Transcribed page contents
----------

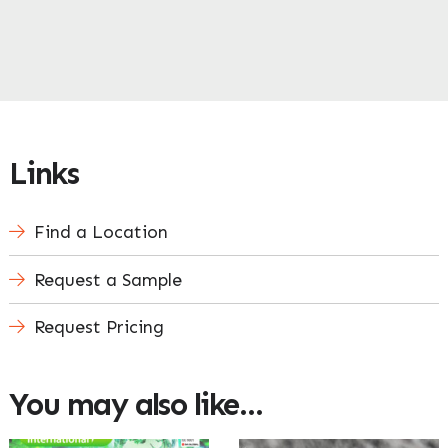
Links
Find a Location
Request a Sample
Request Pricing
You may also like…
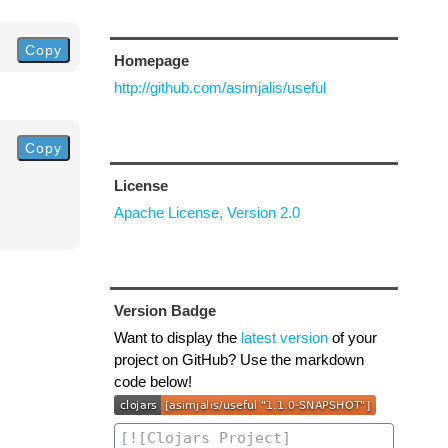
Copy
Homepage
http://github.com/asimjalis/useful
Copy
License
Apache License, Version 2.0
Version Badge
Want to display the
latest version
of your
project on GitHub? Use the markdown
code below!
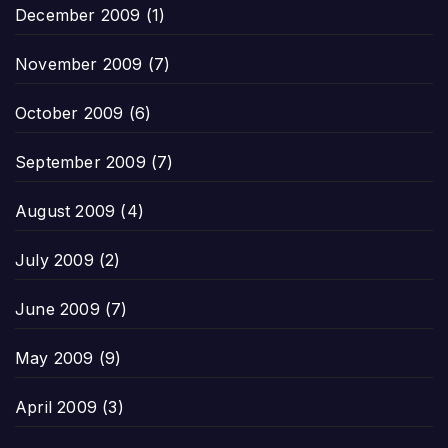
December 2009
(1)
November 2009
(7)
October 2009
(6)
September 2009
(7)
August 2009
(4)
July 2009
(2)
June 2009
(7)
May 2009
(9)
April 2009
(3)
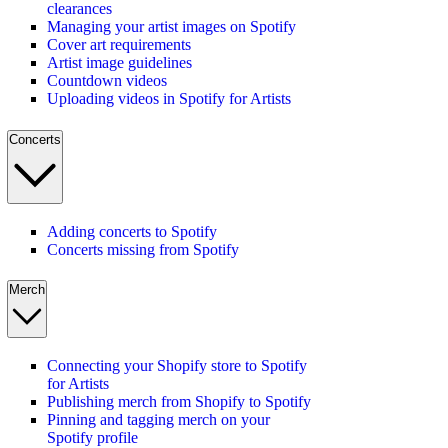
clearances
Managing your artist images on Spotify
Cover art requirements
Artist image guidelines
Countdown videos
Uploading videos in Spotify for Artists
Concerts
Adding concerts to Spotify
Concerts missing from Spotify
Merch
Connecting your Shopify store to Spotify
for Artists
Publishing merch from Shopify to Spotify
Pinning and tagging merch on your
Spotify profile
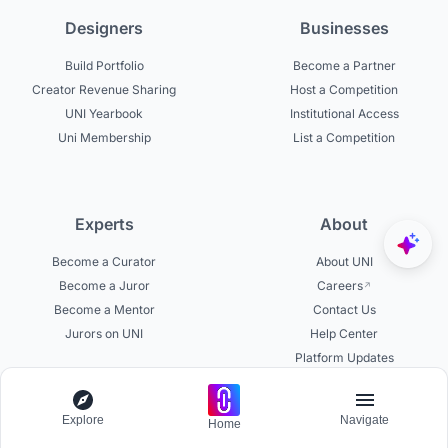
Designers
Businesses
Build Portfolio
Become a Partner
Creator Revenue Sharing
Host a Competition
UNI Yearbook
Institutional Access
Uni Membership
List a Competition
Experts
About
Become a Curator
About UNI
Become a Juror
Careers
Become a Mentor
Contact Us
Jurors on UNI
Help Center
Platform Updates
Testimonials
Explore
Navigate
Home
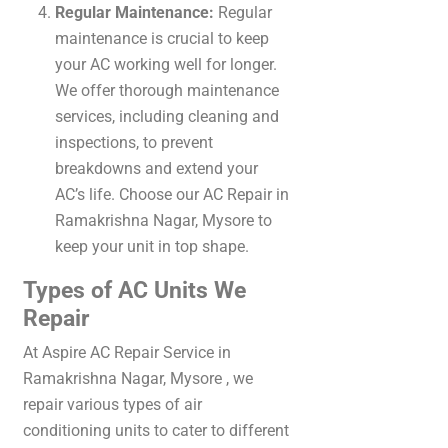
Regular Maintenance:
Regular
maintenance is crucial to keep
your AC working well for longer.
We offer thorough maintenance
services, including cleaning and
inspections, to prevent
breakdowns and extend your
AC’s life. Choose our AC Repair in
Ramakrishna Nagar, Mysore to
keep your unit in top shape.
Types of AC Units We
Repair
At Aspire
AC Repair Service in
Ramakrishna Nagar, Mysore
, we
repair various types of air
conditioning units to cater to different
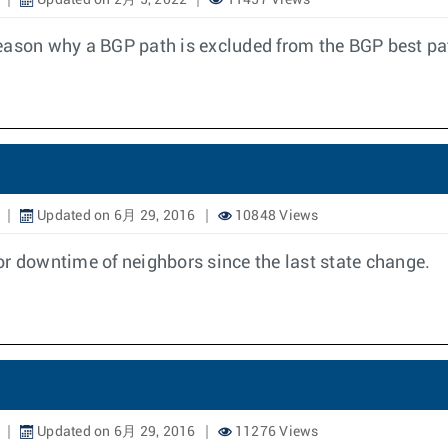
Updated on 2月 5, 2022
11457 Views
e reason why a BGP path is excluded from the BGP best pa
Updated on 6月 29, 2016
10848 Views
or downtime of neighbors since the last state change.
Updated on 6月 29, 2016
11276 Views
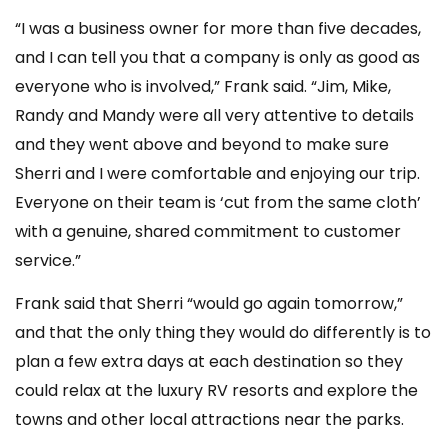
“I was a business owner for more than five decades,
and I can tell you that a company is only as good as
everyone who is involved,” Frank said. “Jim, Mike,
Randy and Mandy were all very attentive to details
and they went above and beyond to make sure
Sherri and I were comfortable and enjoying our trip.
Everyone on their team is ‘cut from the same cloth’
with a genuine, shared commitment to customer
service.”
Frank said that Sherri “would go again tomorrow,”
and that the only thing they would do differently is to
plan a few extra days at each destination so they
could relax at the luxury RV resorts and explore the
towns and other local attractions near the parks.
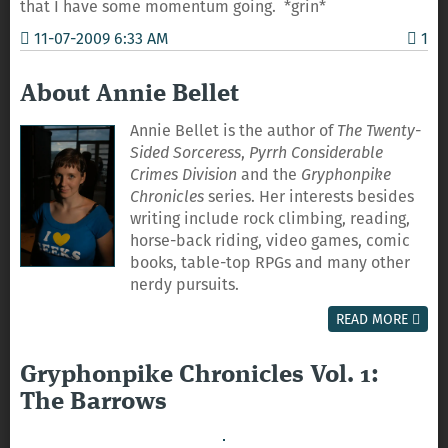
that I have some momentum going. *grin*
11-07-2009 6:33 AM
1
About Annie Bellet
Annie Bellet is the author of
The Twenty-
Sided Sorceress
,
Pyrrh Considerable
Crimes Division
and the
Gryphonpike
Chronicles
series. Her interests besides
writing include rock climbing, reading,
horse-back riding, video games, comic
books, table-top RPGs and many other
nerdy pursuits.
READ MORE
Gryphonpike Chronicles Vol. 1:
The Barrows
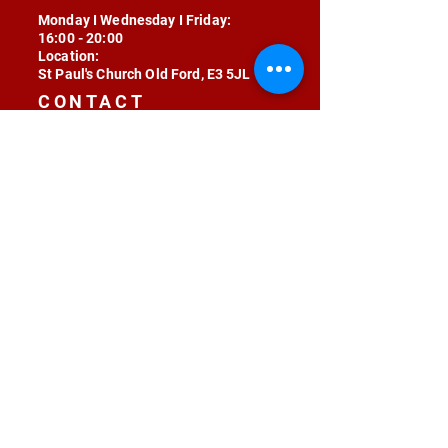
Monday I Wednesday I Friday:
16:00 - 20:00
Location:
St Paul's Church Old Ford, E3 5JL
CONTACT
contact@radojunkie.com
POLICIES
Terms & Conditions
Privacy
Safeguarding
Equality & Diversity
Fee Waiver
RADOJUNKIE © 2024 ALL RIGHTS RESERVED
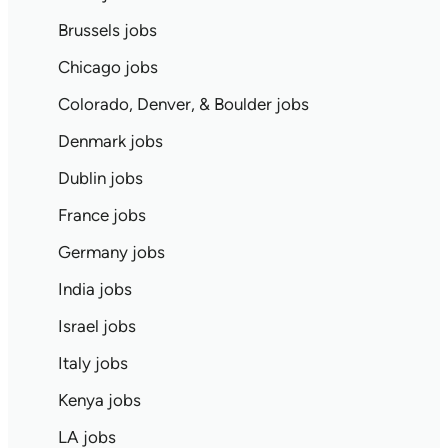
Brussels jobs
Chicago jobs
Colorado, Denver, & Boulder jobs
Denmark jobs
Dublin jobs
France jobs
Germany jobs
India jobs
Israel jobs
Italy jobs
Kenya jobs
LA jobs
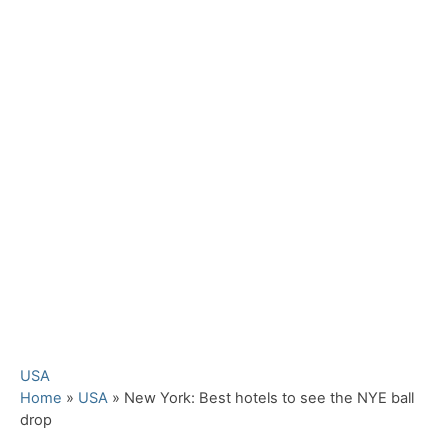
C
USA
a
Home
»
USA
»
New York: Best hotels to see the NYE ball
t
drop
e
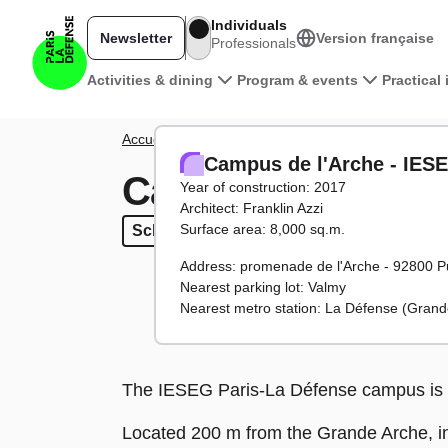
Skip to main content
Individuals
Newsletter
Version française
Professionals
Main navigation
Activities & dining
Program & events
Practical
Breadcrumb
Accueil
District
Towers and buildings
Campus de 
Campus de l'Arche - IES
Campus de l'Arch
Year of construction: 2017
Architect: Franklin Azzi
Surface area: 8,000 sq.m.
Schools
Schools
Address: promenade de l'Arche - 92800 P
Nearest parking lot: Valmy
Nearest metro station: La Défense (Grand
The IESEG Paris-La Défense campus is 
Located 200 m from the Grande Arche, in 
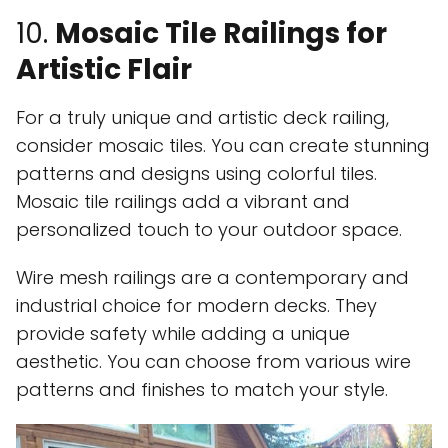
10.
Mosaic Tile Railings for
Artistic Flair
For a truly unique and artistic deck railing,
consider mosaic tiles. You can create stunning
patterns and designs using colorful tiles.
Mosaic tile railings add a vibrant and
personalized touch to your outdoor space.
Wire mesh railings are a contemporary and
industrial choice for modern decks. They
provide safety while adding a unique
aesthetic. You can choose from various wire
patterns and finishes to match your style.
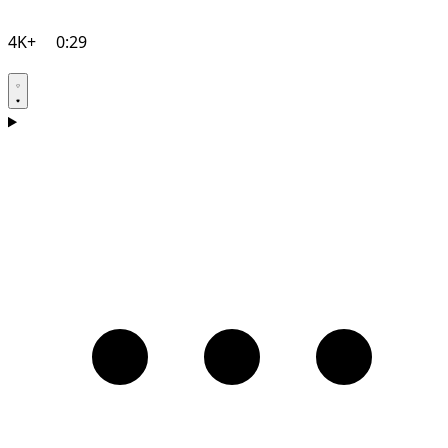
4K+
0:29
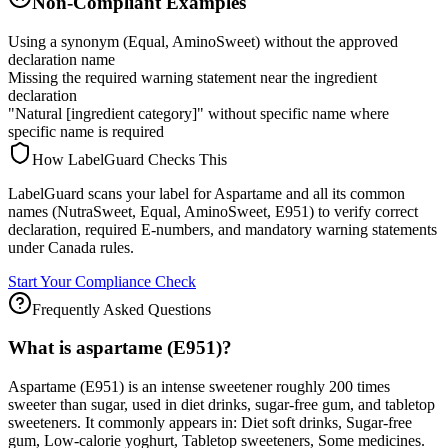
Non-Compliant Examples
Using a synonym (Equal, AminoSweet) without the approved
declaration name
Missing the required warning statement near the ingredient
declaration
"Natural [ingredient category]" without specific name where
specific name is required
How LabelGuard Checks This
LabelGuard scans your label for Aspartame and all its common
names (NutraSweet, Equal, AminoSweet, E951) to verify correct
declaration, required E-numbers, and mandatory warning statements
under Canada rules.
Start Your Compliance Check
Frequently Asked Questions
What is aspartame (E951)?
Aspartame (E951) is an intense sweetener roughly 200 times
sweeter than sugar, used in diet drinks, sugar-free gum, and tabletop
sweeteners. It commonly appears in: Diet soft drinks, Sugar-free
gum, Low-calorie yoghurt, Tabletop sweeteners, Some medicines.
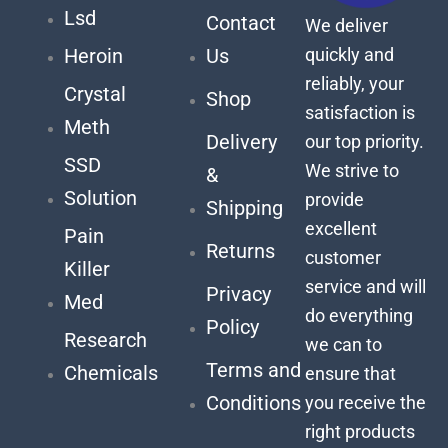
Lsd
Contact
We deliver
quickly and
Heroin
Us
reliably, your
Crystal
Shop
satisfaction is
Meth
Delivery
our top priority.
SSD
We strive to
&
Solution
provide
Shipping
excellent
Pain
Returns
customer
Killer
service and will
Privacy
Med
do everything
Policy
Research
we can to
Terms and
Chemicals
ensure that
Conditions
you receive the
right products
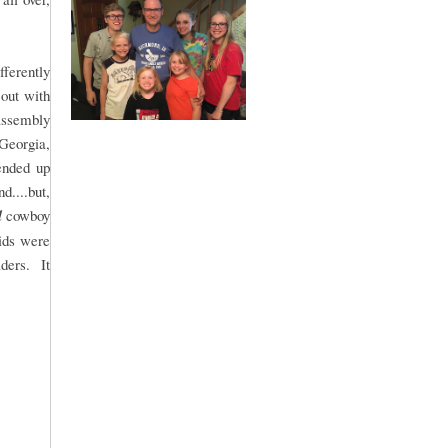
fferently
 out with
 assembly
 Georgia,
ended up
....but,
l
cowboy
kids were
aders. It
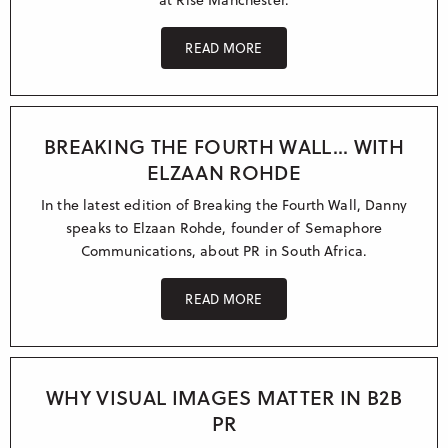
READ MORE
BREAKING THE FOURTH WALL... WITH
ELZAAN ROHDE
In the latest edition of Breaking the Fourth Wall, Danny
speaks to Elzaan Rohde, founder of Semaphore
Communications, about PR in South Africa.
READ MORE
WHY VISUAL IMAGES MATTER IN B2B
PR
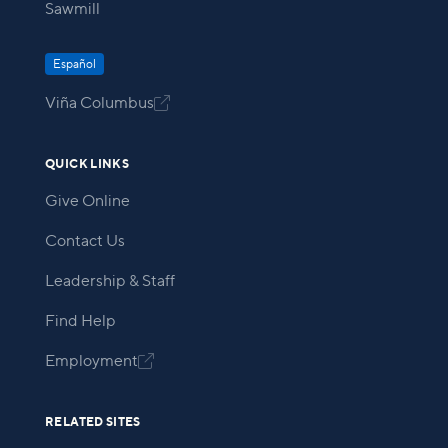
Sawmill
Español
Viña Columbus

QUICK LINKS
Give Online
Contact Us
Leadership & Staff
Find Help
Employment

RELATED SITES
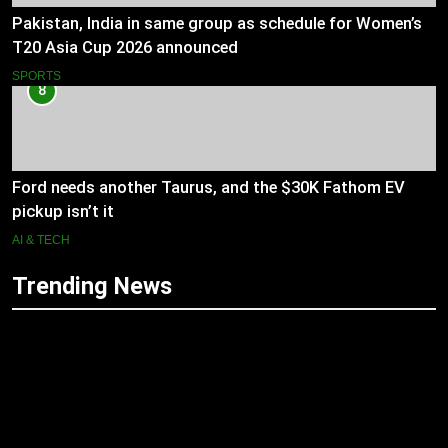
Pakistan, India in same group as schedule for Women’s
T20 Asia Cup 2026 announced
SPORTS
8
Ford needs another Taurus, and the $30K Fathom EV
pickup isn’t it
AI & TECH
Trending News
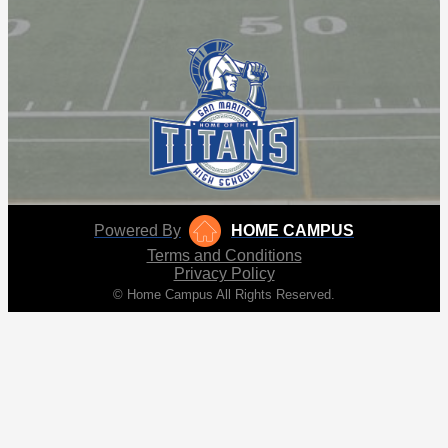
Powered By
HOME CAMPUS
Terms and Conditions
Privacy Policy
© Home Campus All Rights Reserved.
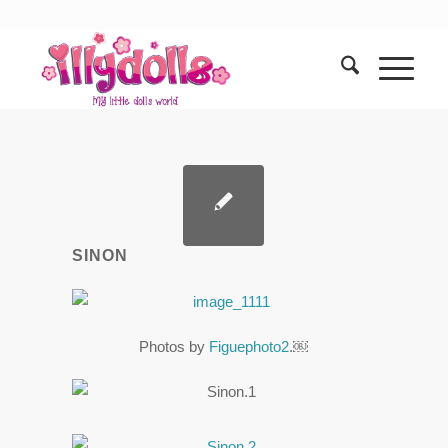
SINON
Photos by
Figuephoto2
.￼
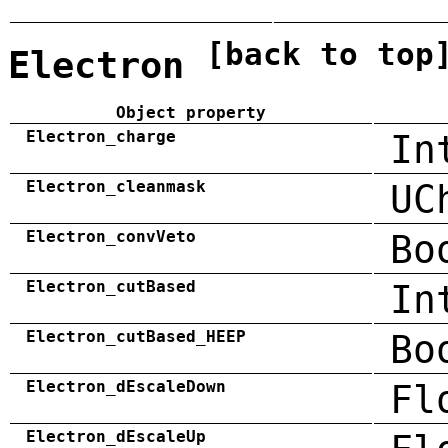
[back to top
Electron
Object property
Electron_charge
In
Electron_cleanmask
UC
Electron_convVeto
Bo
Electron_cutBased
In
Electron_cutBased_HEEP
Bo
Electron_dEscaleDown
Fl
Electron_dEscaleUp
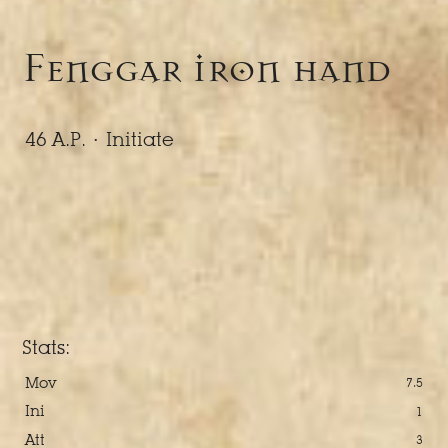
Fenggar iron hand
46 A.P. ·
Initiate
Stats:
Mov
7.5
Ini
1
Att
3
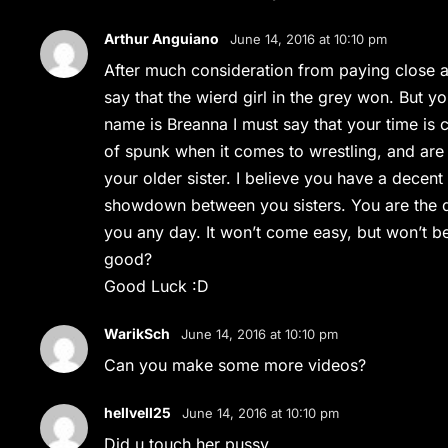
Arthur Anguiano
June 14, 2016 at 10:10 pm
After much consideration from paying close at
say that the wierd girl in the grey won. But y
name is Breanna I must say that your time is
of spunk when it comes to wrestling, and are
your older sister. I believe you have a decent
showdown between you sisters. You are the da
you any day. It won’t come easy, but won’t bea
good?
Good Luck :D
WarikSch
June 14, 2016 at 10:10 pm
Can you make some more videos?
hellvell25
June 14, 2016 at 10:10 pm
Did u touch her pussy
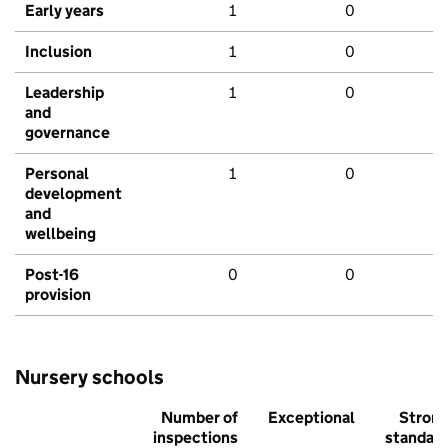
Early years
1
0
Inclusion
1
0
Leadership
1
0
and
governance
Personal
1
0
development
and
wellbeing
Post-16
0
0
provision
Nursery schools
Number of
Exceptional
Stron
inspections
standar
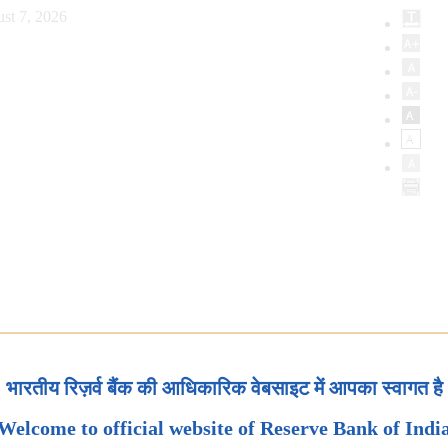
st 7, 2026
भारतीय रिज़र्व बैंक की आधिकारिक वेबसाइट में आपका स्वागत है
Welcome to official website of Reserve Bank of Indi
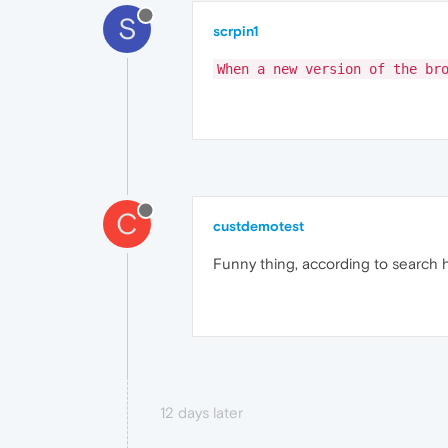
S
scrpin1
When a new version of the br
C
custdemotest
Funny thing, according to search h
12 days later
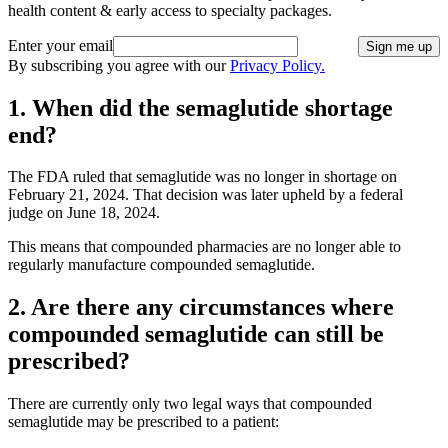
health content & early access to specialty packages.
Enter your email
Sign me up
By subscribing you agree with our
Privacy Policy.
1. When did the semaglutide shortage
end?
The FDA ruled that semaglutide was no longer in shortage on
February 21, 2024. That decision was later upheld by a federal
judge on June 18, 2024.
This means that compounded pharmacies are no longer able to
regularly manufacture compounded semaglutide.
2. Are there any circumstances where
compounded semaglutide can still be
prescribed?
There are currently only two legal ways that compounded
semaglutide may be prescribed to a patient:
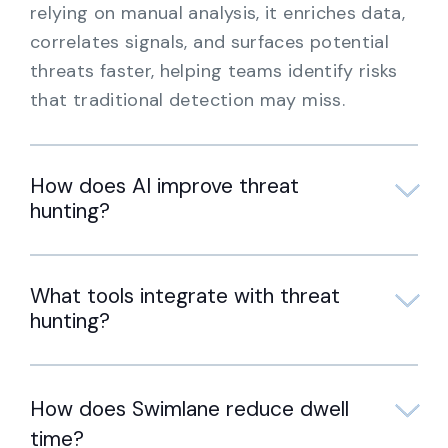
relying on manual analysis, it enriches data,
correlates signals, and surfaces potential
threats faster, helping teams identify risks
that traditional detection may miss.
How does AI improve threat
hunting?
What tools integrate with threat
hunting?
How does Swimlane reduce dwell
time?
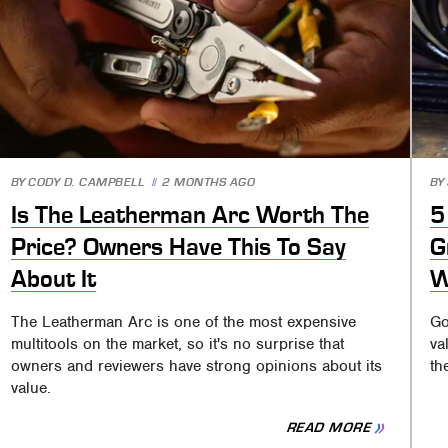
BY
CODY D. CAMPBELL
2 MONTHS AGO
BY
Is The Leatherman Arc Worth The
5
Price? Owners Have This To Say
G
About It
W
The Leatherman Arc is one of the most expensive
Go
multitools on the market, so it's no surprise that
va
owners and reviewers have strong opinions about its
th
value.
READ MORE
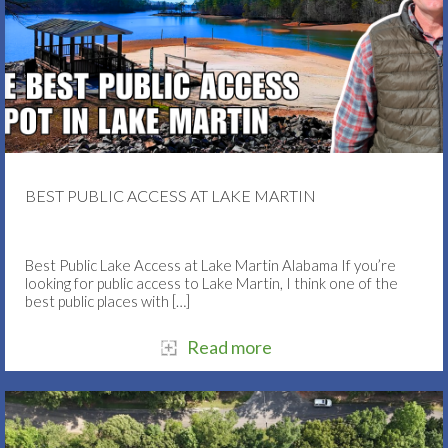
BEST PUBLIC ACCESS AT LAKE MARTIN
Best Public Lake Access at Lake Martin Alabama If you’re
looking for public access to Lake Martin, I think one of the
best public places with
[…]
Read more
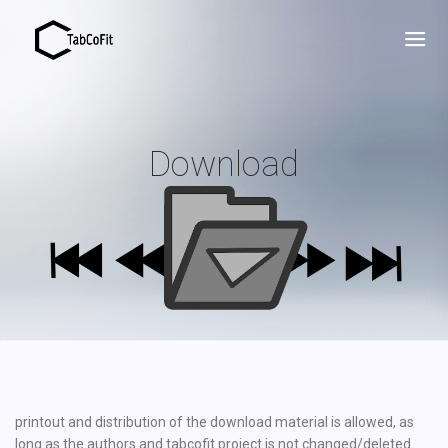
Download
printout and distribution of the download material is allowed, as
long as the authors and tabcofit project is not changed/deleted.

----------

:: Work required ::
Output each line of the data from the line containing "health content &" through the end of the data as a Markdown table with the columns Row and Line, numbering the rows and omitting blank lines. Leave out the picture markers.

:: Result of this task ::
| Row | Line |
|---|---|
| 1 | health content & early access to specialty packages. |
| 2 | Enter your email |
| 3 | Sign me up |
| 4 | By subscribing you agree with our |
| 5 | Privacy Policy. |
| 6 | 1. When did the semaglutide shortage |
| 7 | end? |
| 8 | The FDA ruled that semaglutide was no longer in shortage on |
| 9 | February 21, 2024. That decision was later upheld by a federal |
| 10 | judge on June 18, 2024. |
| 11 | This means that compounded pharmacies are no longer able to |
| 12 | regularly manufacture compounded semaglutide. |
| 13 | 2. Are there any circumstances where |
| 14 | compounded semaglutide can still be |
| 15 | prescribed? |
| 16 | There are currently only two legal ways that compounded |
| 17 | semaglutide may be prescribed to a patient: |
| 18 | relying on manual analysis, it enriches data, |
| 19 | correlates signals, and surfaces potential |
| 20 | threats faster, helping teams identify risks |
| 21 | that traditional detection may miss. |
| 22 | How does AI improve threat |
| 23 | hunting? |
| 24 | What tools integrate with threat |
| 25 | hunting? |
| 26 | How does Swimlane reduce dwell |
| 27 | time? |
| 28 | BY |
| 29 | CODY D. CAMPBELL |
| 30 | 2 MONTHS AGO |
| 31 | BY |
| 32 | Is The Leatherman Arc Worth The |
| 33 | 5 |
| 34 | Price? Owners Have This To Say |
| 35 | G |
| 36 | About It |
| 37 | W |
| 38 | The Leatherman Arc is one of the most expensive |
| 39 | Go |
| 40 | multitools on the market, so it's no surprise that |
| 41 | va |
| 42 | owners and reviewers have strong opinions about its |
| 43 | th |
| 44 | value. |
| 45 | READ MORE |
| 46 | BEST PUBLIC ACCESS AT LAKE MARTIN |
| 47 | Best Public Lake Access at Lake Martin Alabama If you’re |
| 48 | looking for public access to Lake Martin, I think one of the |
| 49 | best public places with |
| 50 | […] |
| 51 | Read more |
| 52 | Download |
| 53 | printout and distribution of the download material is allowed, as |
| 54 | long as the authors and tabcofit project is not changed/deleted. |